That's a "slight understatement".  The M6809 is more comparable to the PDP11 (it also supported virtual addressing via an external MMU) – the M68000 has 32-bit registers and an even richer instruction set. The M68K is more of a "VAX light"! But yes: The PDP11 was the template for both (M68K and VAX) architectures.

  pwillard said  Motorola was not savvy enough to develop an affordable CPU at the time.  They also took a design-team hit when a chunk of the team left to form MOSTEK to create the 6502.  So technically, the 6502 COULD have been a Motorola product had they not been so narrow-minded.
..
We can argue that the 68000 is a significantly better chip, but it also took some time to become more affordable.  For example, buying an Amiga was always a 'no' for me, as it was beyond my price range for a home computer.


Unfortunately, Motorola had no interest in the "low-cost market" at the beginning. They charged over $100 for an M6800 and were probably able to make a profit in a small segment of industrial control systems. That was the reason why "Chuck" Peddle left Motorla and founded MOS (later acquired by Commodore), and in a very short time designed the 6502 (essentially the first pipelined RISC CPU) and offered it at a very low price.
..
I bought an Amiga 2000 in 1986 and have invested a lot of money in it over the years (memory expansion, SCSI controller and HD, 68030 board, CD-ROM drive, deinterlacer card, etc).  I still have it, and it still works! It actually has a beautifully designed multitasking OS!

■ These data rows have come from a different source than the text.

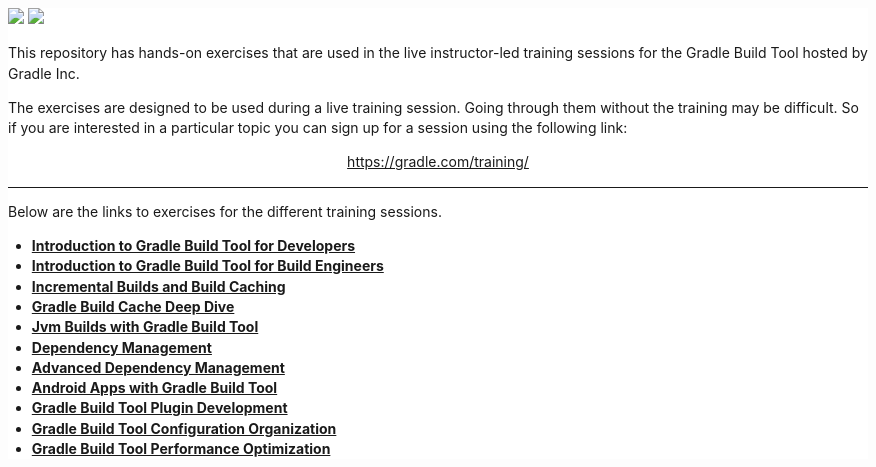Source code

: <img width="100%" src="https://user-images.githubusercontent.com/120980/177269735-86679bb2-d86e-4827-a4bf-b4db43681d0d.png">
<img width="100%" src="https://github.com/gradle/build-tool-training-exercises/assets/120980/0e3a6bbf-655f-4962-bb13-b0e08fa86959">

This repository has hands-on exercises that are used in the live instructor-led
training sessions for the Gradle Build Tool hosted by Gradle Inc.

The exercises are designed to be used during a live training session. Going
through them without the training may be difficult. So if you are interested in
a particular topic you can sign up for a session using the following link:

<p align="center">
<a href="https://gradle.com/training/">https://gradle.com/training/</a>
</p>

---

Below are the links to exercises for the different training sessions.

* [**Introduction to Gradle Build Tool for Developers**](Introduction_to_Gradle_Build_Tool_for_Developers/)
* [**Introduction to Gradle Build Tool for Build Engineers**](Introduction_to_Gradle_Build_Tool_for_Build_Engineers/)
* [**Incremental Builds and Build Caching**](Incremental_Builds_and_Build_Caching/)
* [**Gradle Build Cache Deep Dive**](Gradle_Build_Cache_Deep_Dive/)
* [**Jvm Builds with Gradle Build Tool**](Jvm_Builds_with_Gradle_Build_Tool/)
* [**Dependency Management**](Dependency_Management/)
* [**Advanced Dependency Management**](Adv_Dependency_Management/)
* [**Android Apps with Gradle Build Tool**](Android_Apps_with_Gradle_Build_Tool/)
* [**Gradle Build Tool Plugin Development**](Gradle_Build_Tool_Plugin_Development/)
* [**Gradle Build Tool Configuration Organization**](Gradle_Build_Tool_Configuration_Organization/)
* [**Gradle Build Tool Performance Optimization**](Gradle_Build_Tool_Performance_Optimization/)
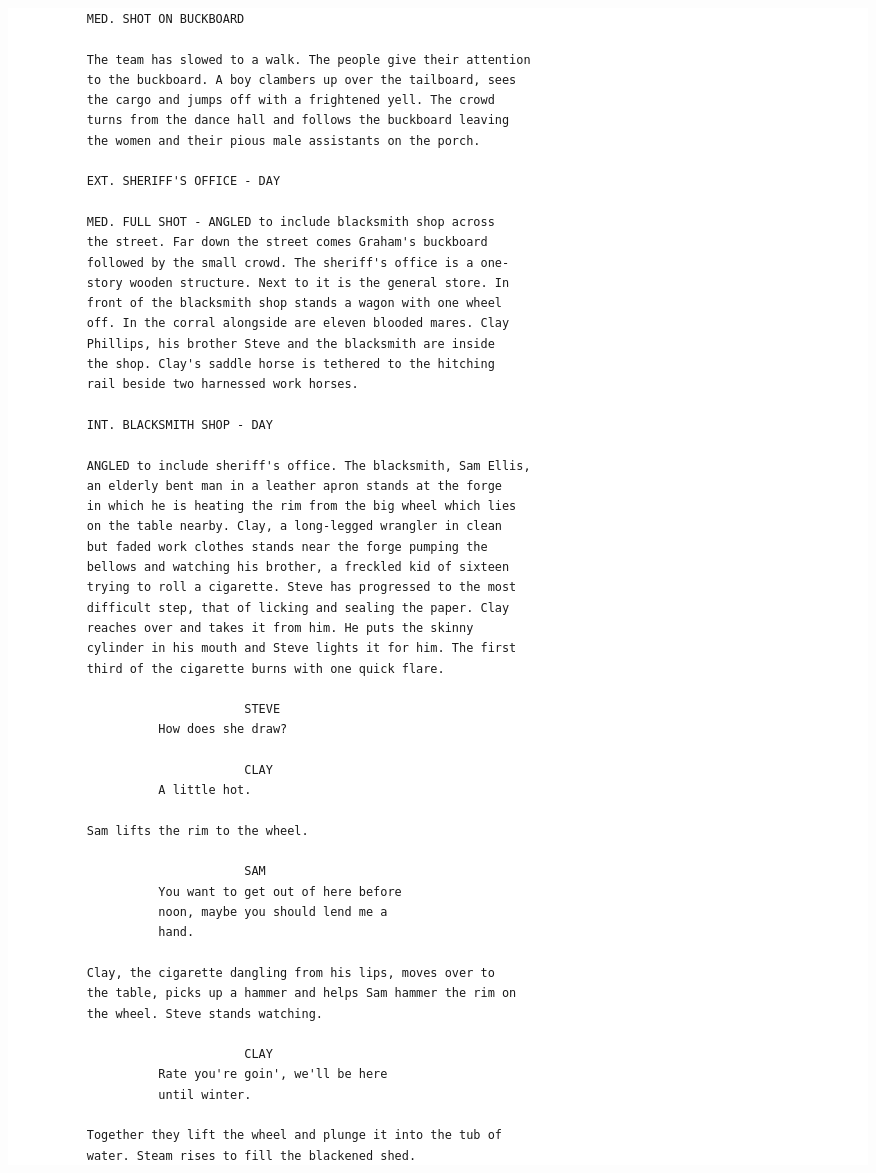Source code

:                MED. SHOT ON BUCKBOARD

               The team has slowed to a walk. The people give their attention 
               to the buckboard. A boy clambers up over the tailboard, sees 
               the cargo and jumps off with a frightened yell. The crowd 
               turns from the dance hall and follows the buckboard leaving 
               the women and their pious male assistants on the porch.

               EXT. SHERIFF'S OFFICE - DAY

               MED. FULL SHOT - ANGLED to include blacksmith shop across 
               the street. Far down the street comes Graham's buckboard 
               followed by the small crowd. The sheriff's office is a one-
               story wooden structure. Next to it is the general store. In 
               front of the blacksmith shop stands a wagon with one wheel 
               off. In the corral alongside are eleven blooded mares. Clay 
               Phillips, his brother Steve and the blacksmith are inside 
               the shop. Clay's saddle horse is tethered to the hitching 
               rail beside two harnessed work horses.

               INT. BLACKSMITH SHOP - DAY

               ANGLED to include sheriff's office. The blacksmith, Sam Ellis, 
               an elderly bent man in a leather apron stands at the forge 
               in which he is heating the rim from the big wheel which lies 
               on the table nearby. Clay, a long-legged wrangler in clean 
               but faded work clothes stands near the forge pumping the 
               bellows and watching his brother, a freckled kid of sixteen 
               trying to roll a cigarette. Steve has progressed to the most 
               difficult step, that of licking and sealing the paper. Clay 
               reaches over and takes it from him. He puts the skinny 
               cylinder in his mouth and Steve lights it for him. The first 
               third of the cigarette burns with one quick flare.

                                     STEVE
                         How does she draw?

                                     CLAY
                         A little hot.

               Sam lifts the rim to the wheel.

                                     SAM
                         You want to get out of here before 
                         noon, maybe you should lend me a 
                         hand.

               Clay, the cigarette dangling from his lips, moves over to 
               the table, picks up a hammer and helps Sam hammer the rim on 
               the wheel. Steve stands watching.

                                     CLAY
                         Rate you're goin', we'll be here 
                         until winter.

               Together they lift the wheel and plunge it into the tub of 
               water. Steam rises to fill the blackened shed.
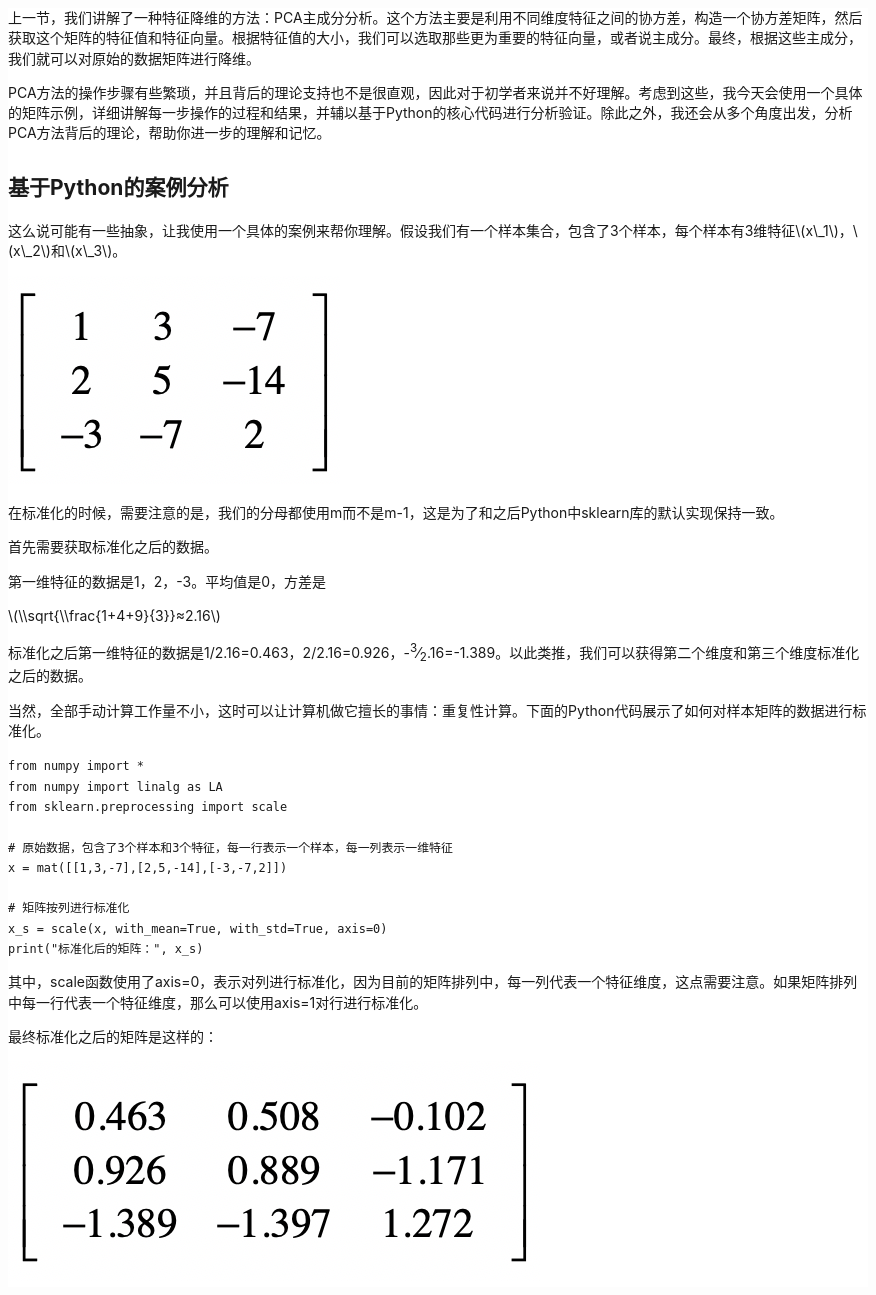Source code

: <p>上一节，我们讲解了一种特征降维的方法：PCA主成分分析。这个方法主要是利用不同维度特征之间的协方差，构造一个协方差矩阵，然后获取这个矩阵的特征值和特征向量。根据特征值的大小，我们可以选取那些更为重要的特征向量，或者说主成分。最终，根据这些主成分，我们就可以对原始的数据矩阵进行降维。</p>

<p>PCA方法的操作步骤有些繁琐，并且背后的理论支持也不是很直观，因此对于初学者来说并不好理解。考虑到这些，我今天会使用一个具体的矩阵示例，详细讲解每一步操作的过程和结果，并辅以基于Python的核心代码进行分析验证。除此之外，我还会从多个角度出发，分析PCA方法背后的理论，帮助你进一步的理解和记忆。</p>

<h2 id="基于python的案例分析">基于Python的案例分析</h2>

<p>这么说可能有一些抽象，让我使用一个具体的案例来帮你理解。假设我们有一个样本集合，包含了3个样本，每个样本有3维特征<span class="math inline">\(x\_1\)</span>，<span class="math inline">\(x\_2\)</span>和<span class="math inline">\(x\_3\)</span>。</p>

<p><img src="assets/4196b62602fc4de5989ab7bb8fa899d3.jpg" alt="" /></p>

<p>在标准化的时候，需要注意的是，我们的分母都使用m而不是m-1，这是为了和之后Python中sklearn库的默认实现保持一致。</p>

<p>首先需要获取标准化之后的数据。</p>

<p>第一维特征的数据是1，2，-3。平均值是0，方差是</p>

<p><span class="math inline">\(\\sqrt{\\frac{1+4+9}{3}}≈2.16\)</span></p>

<p>标准化之后第一维特征的数据是1/2.16=0.463，2/2.16=0.926，-<sup>3</sup>&frasl;<sub>2</sub>.16=-1.389。以此类推，我们可以获得第二个维度和第三个维度标准化之后的数据。</p>

<p>当然，全部手动计算工作量不小，这时可以让计算机做它擅长的事情：重复性计算。下面的Python代码展示了如何对样本矩阵的数据进行标准化。</p>

<pre><code>from numpy import *
from numpy import linalg as LA
from sklearn.preprocessing import scale

# 原始数据，包含了3个样本和3个特征，每一行表示一个样本，每一列表示一维特征
x = mat([[1,3,-7],[2,5,-14],[-3,-7,2]])

# 矩阵按列进行标准化
x_s = scale(x, with_mean=True, with_std=True, axis=0)
print(&quot;标准化后的矩阵：&quot;, x_s)
</code></pre>

<p>其中，scale函数使用了axis=0，表示对列进行标准化，因为目前的矩阵排列中，每一列代表一个特征维度，这点需要注意。如果矩阵排列中每一行代表一个特征维度，那么可以使用axis=1对行进行标准化。</p>

<p>最终标准化之后的矩阵是这样的：</p>

<p><img src="assets/43c7f3185a194befbdbed99517859d3a.jpg" alt="" /></p>
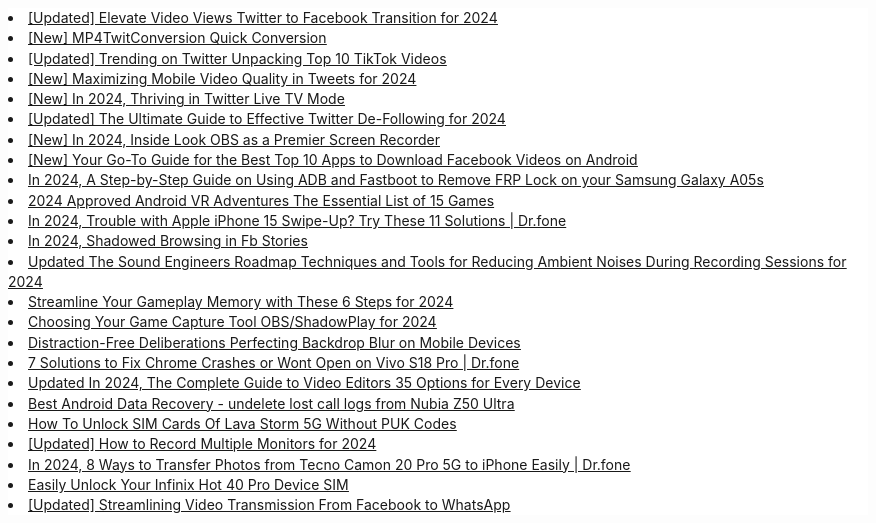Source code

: <li><a href="https://twitter-clips.techidaily.com/updated-elevate-video-views-twitter-to-facebook-transition-for-2024/"><u>[Updated] Elevate Video Views  Twitter to Facebook Transition for 2024</u></a></li>
<li><a href="https://twitter-clips.techidaily.com/new-mp4twitconversion-quick-conversion/"><u>[New] MP4TwitConversion  Quick Conversion</u></a></li>
<li><a href="https://twitter-clips.techidaily.com/updated-trending-on-twitter-unpacking-top-10-tiktok-videos/"><u>[Updated] Trending on Twitter  Unpacking Top 10 TikTok Videos</u></a></li>
<li><a href="https://twitter-clips.techidaily.com/new-maximizing-mobile-video-quality-in-tweets-for-2024/"><u>[New] Maximizing Mobile Video Quality in Tweets for 2024</u></a></li>
<li><a href="https://twitter-clips.techidaily.com/new-in-2024-thriving-in-twitter-live-tv-mode/"><u>[New] In 2024, Thriving in Twitter Live TV Mode</u></a></li>
<li><a href="https://twitter-clips.techidaily.com/updated-the-ultimate-guide-to-effective-twitter-de-following-for-2024/"><u>[Updated] The Ultimate Guide to Effective Twitter De-Following for 2024</u></a></li>
<li><a href="https://video-capture.techidaily.com/new-in-2024-inside-look-obs-as-a-premier-screen-recorder/"><u>[New] In 2024, Inside Look  OBS as a Premier Screen Recorder</u></a></li>
<li><a href="https://facebook-video-recording.techidaily.com/new-your-go-to-guide-for-the-best-top-10-apps-to-download-facebook-videos-on-android/"><u>[New] Your Go-To Guide for the Best Top 10 Apps to Download Facebook Videos on Android</u></a></li>
<li><a href="https://bypass-frp.techidaily.com/in-2024-a-step-by-step-guide-on-using-adb-and-fastboot-to-remove-frp-lock-on-your-samsung-galaxy-a05s-by-drfone-android/"><u>In 2024, A Step-by-Step Guide on Using ADB and Fastboot to Remove FRP Lock on your Samsung Galaxy A05s</u></a></li>
<li><a href="https://visual-screen-recording.techidaily.com/2024-approved-android-vr-adventures-the-essential-list-of-15-games/"><u>2024 Approved  Android VR Adventures  The Essential List of 15 Games</u></a></li>
<li><a href="https://iphone-unlock.techidaily.com/in-2024-trouble-with-apple-iphone-15-swipe-up-try-these-11-solutions-drfone-by-drfone-ios/"><u>In 2024, Trouble with Apple iPhone 15 Swipe-Up? Try These 11 Solutions | Dr.fone</u></a></li>
<li><a href="https://facebook-video-content.techidaily.com/in-2024-shadowed-browsing-in-fb-stories/"><u>In 2024, Shadowed Browsing in Fb Stories</u></a></li>
<li><a href="https://sound-tweaking.techidaily.com/updated-the-sound-engineers-roadmap-techniques-and-tools-for-reducing-ambient-noises-during-recording-sessions-for-2024/"><u>Updated The Sound Engineers Roadmap Techniques and Tools for Reducing Ambient Noises During Recording Sessions for 2024</u></a></li>
<li><a href="https://screen-activity-recording.techidaily.com/streamline-your-gameplay-memory-with-these-6-steps-for-2024/"><u>Streamline Your Gameplay Memory with These 6 Steps for 2024</u></a></li>
<li><a href="https://video-screen-grab.techidaily.com/choosing-your-game-capture-tool-obsshadowplay-for-2024/"><u>Choosing Your Game Capture Tool  OBS/ShadowPlay for 2024</u></a></li>
<li><a href="https://screen-mirroring-recording.techidaily.com/distraction-free-deliberations-perfecting-backdrop-blur-on-mobile-devices/"><u>Distraction-Free Deliberations  Perfecting Backdrop Blur on Mobile Devices</u></a></li>
<li><a href="https://howto.techidaily.com/7-solutions-to-fix-chrome-crashes-or-wont-open-on-vivo-s18-pro-drfone-by-drfone-fix-android-problems-fix-android-problems/"><u>7 Solutions to Fix Chrome Crashes or Wont Open on Vivo S18 Pro | Dr.fone</u></a></li>
<li><a href="https://video-creation-software.techidaily.com/updated-in-2024-the-complete-guide-to-video-editors-35-options-for-every-device/"><u>Updated In 2024, The Complete Guide to Video Editors 35 Options for Every Device</u></a></li>
<li><a href="https://phone-solutions.techidaily.com/best-android-data-recovery-undelete-lost-call-logs-from-nubia-z50-ultra-by-fonelab-android-recover-call-logs/"><u>Best Android Data Recovery - undelete lost call logs from Nubia Z50 Ultra</u></a></li>
<li><a href="https://sim-unlock.techidaily.com/how-to-unlock-sim-cards-of-lava-storm-5g-without-puk-codes-by-drfone-android/"><u>How To Unlock SIM Cards Of Lava Storm 5G Without PUK Codes</u></a></li>
<li><a href="https://screen-sharing-recording.techidaily.com/updated-how-to-record-multiple-monitors-for-2024/"><u>[Updated] How to Record Multiple Monitors for 2024</u></a></li>
<li><a href="https://android-transfer.techidaily.com/in-2024-8-ways-to-transfer-photos-from-tecno-camon-20-pro-5g-to-iphone-easily-drfone-by-drfone-transfer-from-android-transfer-from-android/"><u>In 2024, 8 Ways to Transfer Photos from Tecno Camon 20 Pro 5G to iPhone Easily | Dr.fone</u></a></li>
<li><a href="https://sim-unlock.techidaily.com/easily-unlock-your-infinix-hot-40-pro-device-sim-by-drfone-android/"><u>Easily Unlock Your Infinix Hot 40 Pro Device SIM</u></a></li>
<li><a href="https://facebook-videos.techidaily.com/updated-streamlining-video-transmission-from-facebook-to-whatsapp/"><u>[Updated] Streamlining Video Transmission  From Facebook to WhatsApp</u></a></li>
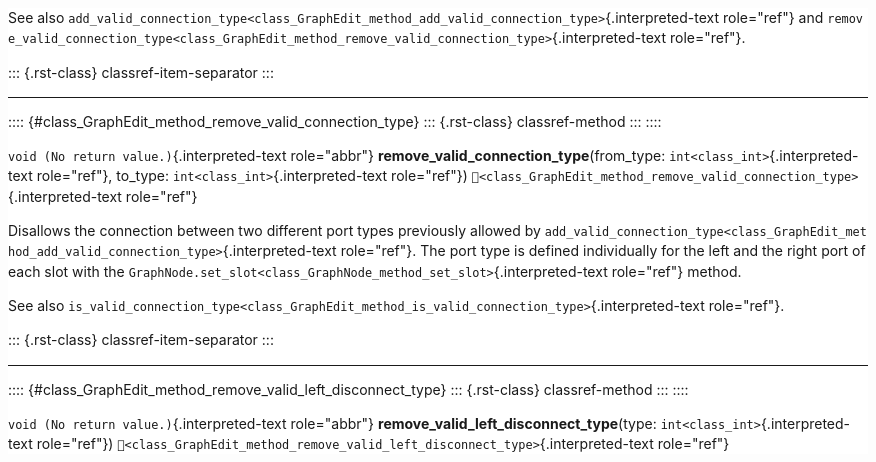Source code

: See also
`add_valid_connection_type<class_GraphEdit_method_add_valid_connection_type>`{.interpreted-text
role="ref"} and
`remove_valid_connection_type<class_GraphEdit_method_remove_valid_connection_type>`{.interpreted-text
role="ref"}.

::: {.rst-class}
classref-item-separator
:::

------------------------------------------------------------------------

:::: {#class_GraphEdit_method_remove_valid_connection_type}
::: {.rst-class}
classref-method
:::
::::

`void (No return value.)`{.interpreted-text role="abbr"}
**remove_valid_connection_type**(from_type:
`int<class_int>`{.interpreted-text role="ref"}, to_type:
`int<class_int>`{.interpreted-text role="ref"})
`🔗<class_GraphEdit_method_remove_valid_connection_type>`{.interpreted-text
role="ref"}

Disallows the connection between two different port types previously
allowed by
`add_valid_connection_type<class_GraphEdit_method_add_valid_connection_type>`{.interpreted-text
role="ref"}. The port type is defined individually for the left and the
right port of each slot with the
`GraphNode.set_slot<class_GraphNode_method_set_slot>`{.interpreted-text
role="ref"} method.

See also
`is_valid_connection_type<class_GraphEdit_method_is_valid_connection_type>`{.interpreted-text
role="ref"}.

::: {.rst-class}
classref-item-separator
:::

------------------------------------------------------------------------

:::: {#class_GraphEdit_method_remove_valid_left_disconnect_type}
::: {.rst-class}
classref-method
:::
::::

`void (No return value.)`{.interpreted-text role="abbr"}
**remove_valid_left_disconnect_type**(type:
`int<class_int>`{.interpreted-text role="ref"})
`🔗<class_GraphEdit_method_remove_valid_left_disconnect_type>`{.interpreted-text
role="ref"}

  JohnS said  I think IBM did make a 68000 PC but inevitably later than the 8088 PC, because as has been posted the 68000 was just not available in quantities with support chips.
..
John


No: It was really a question of money! Intel made IBM "an irresistibly low offer" for the 8088. They later made huge profits with the 8087 FPU.
The 68000 was simply too expensive! All the support chips for the 68000 actually already existed. UN*X workstations were already being built and sold with it. There was e.g. no need for an external interrupt controller - the logic for soft-vectored IRQs was integrated into the 68K peripheral chips. And besides, it supported all 68xx peripheral chips. The 68451 MMU was actually available pretty early on! But I think the 68851 PMMU came later?
One reason for IBM's decision could also have been that the 68000 had a 16-bit memory interface, and IBM only wanted to use 8-bit memory because it was cheaper. The 68008 with its 8-bit memory interface probably came too late?